# Preparing University Enrolment Data for Tableau Dashboard

This notebook loads and prepares selected data from the **Ontario University Enrolment Headcount (2023-2024)** dataset.

### Sheets Used
- **Gender**: University enrolment by gender, institution, and study level.
- **Credential**: Enrolment by credential type (e.g., certificate, degree, doctoral).

### Goals
- Clean the data for use in Tableau Public.
- Ensure all suppressed or missing values are handled appropriately.
- Combine and format key fields for easier visualization and filtering in Tableau.

> Note: Some entries (e.g., `'*'`) indicate suppressed data due to small counts (<10). These will be removed to maintain data integrity.

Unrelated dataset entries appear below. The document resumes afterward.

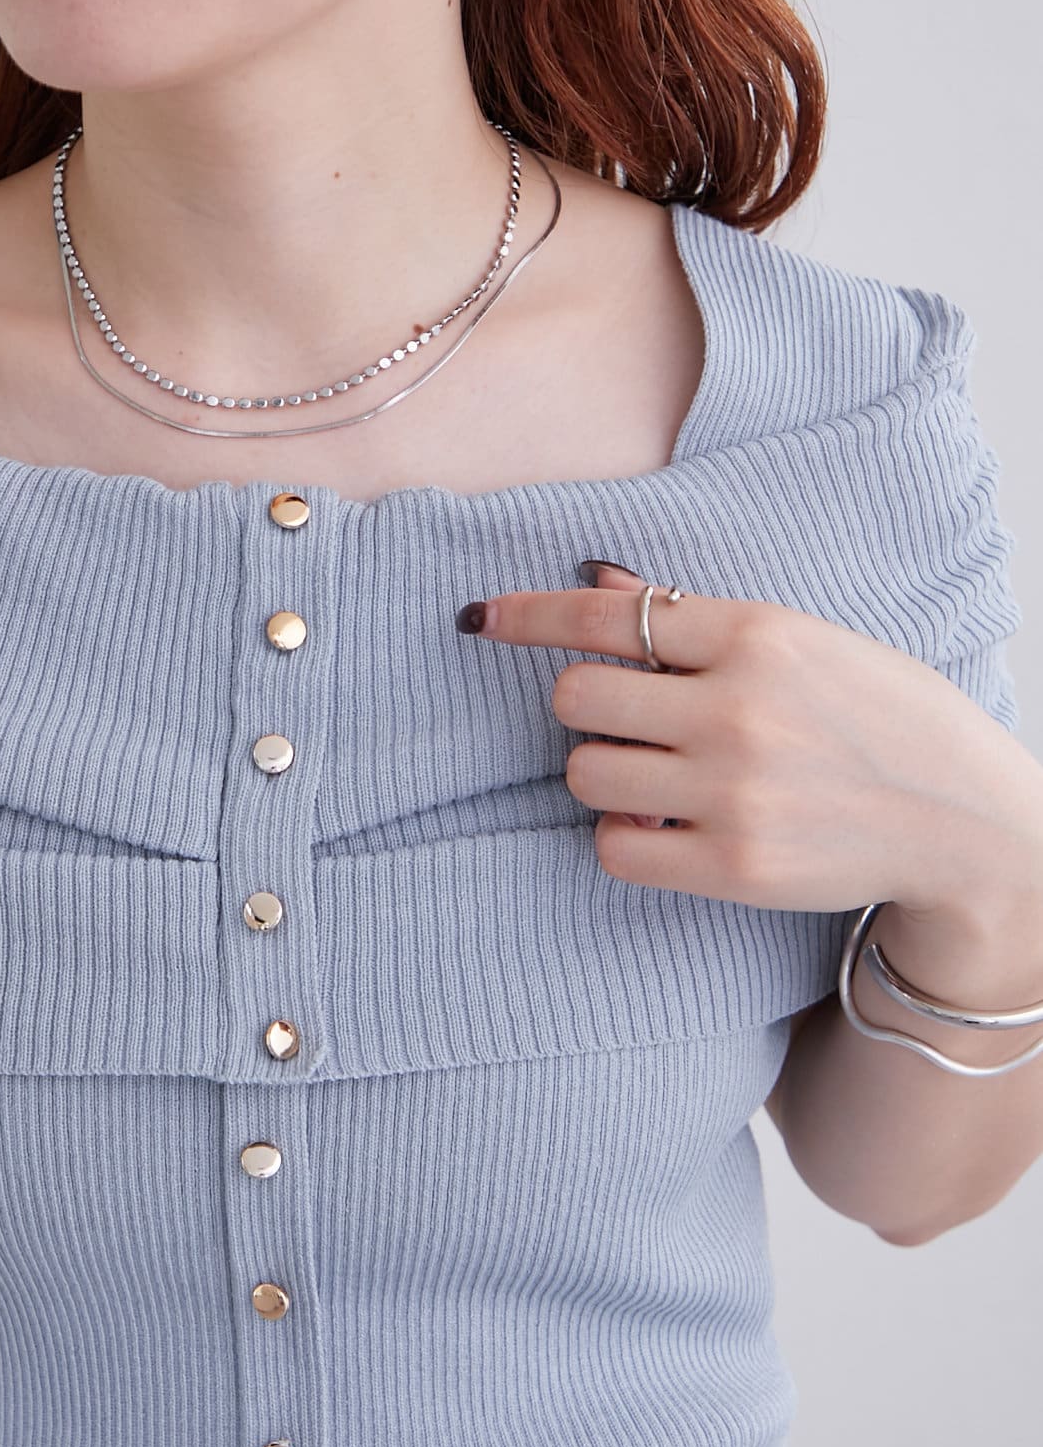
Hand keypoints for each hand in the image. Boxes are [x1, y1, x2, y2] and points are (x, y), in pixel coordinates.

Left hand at [456, 559, 1036, 916]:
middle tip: (627, 724)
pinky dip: (624, 838)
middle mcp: (737, 708)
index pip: (608, 614)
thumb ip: (699, 619)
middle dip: (586, 710)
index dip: (530, 615)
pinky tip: (665, 827)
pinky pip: (612, 848)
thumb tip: (600, 581)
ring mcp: (733, 791)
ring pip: (584, 775)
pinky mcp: (732, 865)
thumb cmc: (878, 720)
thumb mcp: (805, 643)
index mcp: (756, 635)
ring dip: (604, 776)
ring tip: (658, 779)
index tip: (485, 620)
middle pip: (575, 699)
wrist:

- Data sources: [Ontario Open Data](https://data.ontario.ca/dataset/university-enrolment)



In [3]:
import pandas as pd

# Load the Excel file 
excel_path = "raw/university_enrolment_headcount_2023-24.xlsx"
xls = pd.ExcelFile(excel_path)

# Load Gender and Credential sheets
df_gender = xls.parse('Gender')
df_credential = xls.parse('Credential')

# Clean Gender Data 
# Drop rows with missing headcount or invalid values (e.g., '*')
df_gender = df_gender[df_gender['HEADCOUNT'] != '*']
df_gender['HEADCOUNT'] = pd.to_numeric(df_gender['HEADCOUNT'], errors='coerce')
df_gender.dropna(subset=['HEADCOUNT'], inplace=True)

# Rename columns for consistency
df_gender.rename(columns={
    'Institution': 'institution',
    'Fiscal Year': 'fiscal_year',
    'Study Level': 'study_level',
    'Gender Group': 'gender',
    'HEADCOUNT': 'headcount'
}, inplace=True)

# Clean Credential Data
df_credential = df_credential[df_credential['HEADCOUNT'] != '*']
df_credential['HEADCOUNT'] = pd.to_numeric(df_credential['HEADCOUNT'], errors='coerce')
df_credential.dropna(subset=['HEADCOUNT'], inplace=True)

df_credential.rename(columns={
    'Institution': 'institution',
    'Fiscal Year': 'fiscal_year',
    'Study Level': 'study_level',
    'Credential': 'credential',
    'HEADCOUNT': 'headcount'
}, inplace=True)

# Save cleaned datasets for Tableau 
df_gender.to_csv("cleaned_university_enrolment_gender.csv", index=False)
df_credential.to_csv("cleaned_university_enrolment_credential.csv", index=False)

print("Cleaned data saved for Tableau import.")


Cleaned data saved for Tableau import.